Understandably, much of the energy directed toward the problems of pandemic social life has been spent on keeping people tied to their families and closest friends. These other relationships have withered largely unremarked on after the places that hosted them closed. The pandemic has evaporated entire categories of friendship, and by doing so, depleted the joys that make up a human life—and buoy human health.

And here’s an excerpt from an article about the true power of “weak ties” from the Harvard Business Review:

It’s not just in the movies that people get social support from their hairdresser. We feel seen when a server smiles upon seeing us and knows what our “usual” is. In fact, our interactions with weak ties tend to go especially smoothly, since we are often on our best behavior with people we don’t know well. Weak-tie relationships give us short, low-cost, informal interactions, which often provide new information and social variety. As a result, we are often pleasantly surprised by these moments.

Is it any wonder that our society is becoming more polarized? With less weak-tie interaction, we no longer have to be on our best behavior… be polite… smile at strangers. Hunkering down is good for stopping the spread of coronavirus, but that bunker mentality isn’t helping us mentally.

Here’s an excerpt from a Washington Post article about the rise in suicide rates due to the pandemic:

From the moment the coronavirus arrived, it has exposed and deepened every crack in America’s foundation. But when it comes to suicide prevention, the country’s system was already falling apart.

Even as suicide rates have fallen globally, they have climbed every year in the United States since 1999, increasing 35 percent in the past two decades. Still, funding and prevention efforts have continued to lag far behind those for all other leading causes of death.

Then came the pandemic.

Experts warned that the toxic mix of isolation and economic devastation could generate a wave of suicides, but those dire predictions have resulted in little action.

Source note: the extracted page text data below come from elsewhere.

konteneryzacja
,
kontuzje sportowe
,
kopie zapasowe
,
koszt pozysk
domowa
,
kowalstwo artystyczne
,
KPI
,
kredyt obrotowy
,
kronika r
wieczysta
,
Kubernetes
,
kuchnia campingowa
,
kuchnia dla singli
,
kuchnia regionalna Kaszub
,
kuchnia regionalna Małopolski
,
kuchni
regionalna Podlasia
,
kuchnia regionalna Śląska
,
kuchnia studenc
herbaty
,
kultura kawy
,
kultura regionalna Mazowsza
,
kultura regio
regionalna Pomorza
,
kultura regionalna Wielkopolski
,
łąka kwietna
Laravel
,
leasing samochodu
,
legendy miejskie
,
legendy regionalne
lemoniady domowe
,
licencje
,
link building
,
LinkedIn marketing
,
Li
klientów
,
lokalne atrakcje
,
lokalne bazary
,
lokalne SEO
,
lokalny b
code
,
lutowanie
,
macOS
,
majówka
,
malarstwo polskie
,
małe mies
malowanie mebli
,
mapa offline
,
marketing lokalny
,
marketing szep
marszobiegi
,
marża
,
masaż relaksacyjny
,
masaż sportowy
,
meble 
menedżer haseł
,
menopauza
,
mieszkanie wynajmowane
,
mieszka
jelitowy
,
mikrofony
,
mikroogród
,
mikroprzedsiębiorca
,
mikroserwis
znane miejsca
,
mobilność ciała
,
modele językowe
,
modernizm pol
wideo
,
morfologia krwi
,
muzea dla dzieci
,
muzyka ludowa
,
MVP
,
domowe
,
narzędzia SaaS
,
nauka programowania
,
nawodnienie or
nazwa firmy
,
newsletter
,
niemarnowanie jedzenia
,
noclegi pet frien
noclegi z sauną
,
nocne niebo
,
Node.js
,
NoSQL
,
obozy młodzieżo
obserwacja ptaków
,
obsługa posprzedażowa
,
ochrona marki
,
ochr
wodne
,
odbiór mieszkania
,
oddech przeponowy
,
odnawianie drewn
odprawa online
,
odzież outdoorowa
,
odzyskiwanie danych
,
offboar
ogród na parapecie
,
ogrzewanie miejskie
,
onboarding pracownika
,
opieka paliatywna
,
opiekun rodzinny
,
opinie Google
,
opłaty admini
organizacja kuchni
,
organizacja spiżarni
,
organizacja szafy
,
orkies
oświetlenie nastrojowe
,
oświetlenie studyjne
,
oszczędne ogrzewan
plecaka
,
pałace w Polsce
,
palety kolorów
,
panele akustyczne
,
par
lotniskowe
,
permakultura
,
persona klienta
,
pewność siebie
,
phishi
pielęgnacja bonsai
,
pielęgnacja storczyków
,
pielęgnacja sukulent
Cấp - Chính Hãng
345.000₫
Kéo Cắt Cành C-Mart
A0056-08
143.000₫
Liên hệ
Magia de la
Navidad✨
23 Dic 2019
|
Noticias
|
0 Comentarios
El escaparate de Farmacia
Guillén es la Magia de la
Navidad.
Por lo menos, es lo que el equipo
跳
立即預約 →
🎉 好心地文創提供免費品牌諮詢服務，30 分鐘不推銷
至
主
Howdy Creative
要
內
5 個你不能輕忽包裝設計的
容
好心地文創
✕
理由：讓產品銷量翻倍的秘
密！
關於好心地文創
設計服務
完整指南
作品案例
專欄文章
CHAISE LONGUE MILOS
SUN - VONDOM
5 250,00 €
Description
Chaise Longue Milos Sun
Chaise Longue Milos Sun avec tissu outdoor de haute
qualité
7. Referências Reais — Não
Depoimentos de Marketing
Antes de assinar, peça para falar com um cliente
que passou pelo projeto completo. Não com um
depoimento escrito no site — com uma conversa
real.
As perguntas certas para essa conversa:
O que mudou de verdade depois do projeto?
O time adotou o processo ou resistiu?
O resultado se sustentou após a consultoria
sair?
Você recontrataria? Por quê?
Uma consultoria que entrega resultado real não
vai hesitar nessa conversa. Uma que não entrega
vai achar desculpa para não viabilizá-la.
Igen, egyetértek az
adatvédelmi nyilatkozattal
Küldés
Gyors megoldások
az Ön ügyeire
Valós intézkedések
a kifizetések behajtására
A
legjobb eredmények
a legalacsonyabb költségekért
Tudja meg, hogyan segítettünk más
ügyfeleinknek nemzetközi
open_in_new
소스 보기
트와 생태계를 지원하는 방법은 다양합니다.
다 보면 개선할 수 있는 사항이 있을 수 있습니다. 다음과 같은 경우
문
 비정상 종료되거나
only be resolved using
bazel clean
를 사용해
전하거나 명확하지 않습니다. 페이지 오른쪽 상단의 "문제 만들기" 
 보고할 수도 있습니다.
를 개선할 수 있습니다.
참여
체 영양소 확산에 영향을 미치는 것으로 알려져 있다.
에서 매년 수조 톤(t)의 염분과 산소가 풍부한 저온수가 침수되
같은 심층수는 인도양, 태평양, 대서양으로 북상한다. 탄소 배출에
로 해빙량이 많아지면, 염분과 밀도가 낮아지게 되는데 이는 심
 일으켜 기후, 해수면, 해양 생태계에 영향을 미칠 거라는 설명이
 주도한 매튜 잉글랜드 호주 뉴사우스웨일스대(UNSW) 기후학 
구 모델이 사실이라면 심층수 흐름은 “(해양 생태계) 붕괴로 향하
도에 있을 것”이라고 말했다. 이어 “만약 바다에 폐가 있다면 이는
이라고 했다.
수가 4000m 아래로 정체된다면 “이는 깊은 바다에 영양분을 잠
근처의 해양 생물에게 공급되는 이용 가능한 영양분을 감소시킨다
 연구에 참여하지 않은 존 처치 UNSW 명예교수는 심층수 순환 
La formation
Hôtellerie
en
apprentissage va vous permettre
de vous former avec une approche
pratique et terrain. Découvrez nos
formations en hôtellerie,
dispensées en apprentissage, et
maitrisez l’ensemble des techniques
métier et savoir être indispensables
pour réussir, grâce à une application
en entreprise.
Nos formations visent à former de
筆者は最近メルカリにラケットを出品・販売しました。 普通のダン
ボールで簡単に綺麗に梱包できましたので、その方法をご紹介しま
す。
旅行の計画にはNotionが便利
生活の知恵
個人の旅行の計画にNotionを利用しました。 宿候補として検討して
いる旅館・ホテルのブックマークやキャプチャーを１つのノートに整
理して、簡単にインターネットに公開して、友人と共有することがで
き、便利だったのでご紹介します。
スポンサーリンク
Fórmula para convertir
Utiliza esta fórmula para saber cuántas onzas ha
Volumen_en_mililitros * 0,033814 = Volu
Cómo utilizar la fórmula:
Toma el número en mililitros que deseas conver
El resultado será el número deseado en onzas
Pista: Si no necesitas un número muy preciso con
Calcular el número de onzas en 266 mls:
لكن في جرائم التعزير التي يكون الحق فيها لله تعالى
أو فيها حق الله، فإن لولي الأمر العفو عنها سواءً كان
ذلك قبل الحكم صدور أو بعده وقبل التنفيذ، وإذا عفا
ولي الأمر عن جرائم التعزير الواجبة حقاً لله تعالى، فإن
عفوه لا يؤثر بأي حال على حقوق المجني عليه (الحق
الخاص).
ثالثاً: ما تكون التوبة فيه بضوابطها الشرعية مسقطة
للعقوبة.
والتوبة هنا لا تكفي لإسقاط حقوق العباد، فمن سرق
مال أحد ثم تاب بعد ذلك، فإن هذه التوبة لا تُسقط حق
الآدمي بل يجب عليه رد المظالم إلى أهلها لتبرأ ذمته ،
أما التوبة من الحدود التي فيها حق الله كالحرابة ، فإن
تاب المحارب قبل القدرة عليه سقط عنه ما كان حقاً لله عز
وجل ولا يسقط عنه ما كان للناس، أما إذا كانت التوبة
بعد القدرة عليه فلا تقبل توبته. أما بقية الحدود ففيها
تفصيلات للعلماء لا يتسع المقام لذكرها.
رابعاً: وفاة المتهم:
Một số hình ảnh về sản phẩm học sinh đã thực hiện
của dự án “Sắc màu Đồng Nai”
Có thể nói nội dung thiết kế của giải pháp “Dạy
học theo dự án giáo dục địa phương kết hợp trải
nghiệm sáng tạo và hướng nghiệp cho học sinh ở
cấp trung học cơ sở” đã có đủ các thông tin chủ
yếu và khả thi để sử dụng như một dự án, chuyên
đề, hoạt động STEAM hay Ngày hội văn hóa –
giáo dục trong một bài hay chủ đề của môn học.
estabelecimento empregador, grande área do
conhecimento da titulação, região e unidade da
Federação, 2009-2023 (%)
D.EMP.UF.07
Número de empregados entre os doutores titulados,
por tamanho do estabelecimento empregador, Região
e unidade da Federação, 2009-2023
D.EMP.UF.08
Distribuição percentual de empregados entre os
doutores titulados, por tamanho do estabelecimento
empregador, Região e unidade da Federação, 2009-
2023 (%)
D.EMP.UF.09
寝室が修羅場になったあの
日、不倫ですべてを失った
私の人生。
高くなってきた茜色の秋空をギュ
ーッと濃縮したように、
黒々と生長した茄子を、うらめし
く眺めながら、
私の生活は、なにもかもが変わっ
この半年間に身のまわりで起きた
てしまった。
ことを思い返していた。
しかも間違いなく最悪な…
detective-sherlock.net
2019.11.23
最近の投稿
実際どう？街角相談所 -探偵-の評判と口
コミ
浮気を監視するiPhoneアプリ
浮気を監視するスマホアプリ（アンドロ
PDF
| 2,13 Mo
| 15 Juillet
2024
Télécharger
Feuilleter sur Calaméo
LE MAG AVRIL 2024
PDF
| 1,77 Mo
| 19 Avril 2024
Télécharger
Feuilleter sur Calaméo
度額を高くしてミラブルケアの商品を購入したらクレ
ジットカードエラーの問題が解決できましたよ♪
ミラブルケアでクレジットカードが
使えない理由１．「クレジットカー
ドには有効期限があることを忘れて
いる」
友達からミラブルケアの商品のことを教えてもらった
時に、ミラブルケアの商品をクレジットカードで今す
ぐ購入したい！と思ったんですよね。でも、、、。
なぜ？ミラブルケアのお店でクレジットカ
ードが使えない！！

The mental health crisis is the silent pandemic.

What can we do when we’re still in lockdown? We can’t hang out with a bunch of strangers in a bar (unless you’re in Sturgis for the Harley Rally – anything goes!) But we can at least reach out to a few of our casual acquaintances. Whip out that smart phone, scroll through your contacts to find four folks with whom you haven’t connected in a while, and shoot each of them a quick text. Just to say howdy.

Use emojis if you must. Call it a game of Connect Four if that helps. (“Pretty sneaky, sis!”)

Just reach out.

A quick “thinking of you” could improve their quality of life. And perhaps their quantity of life too.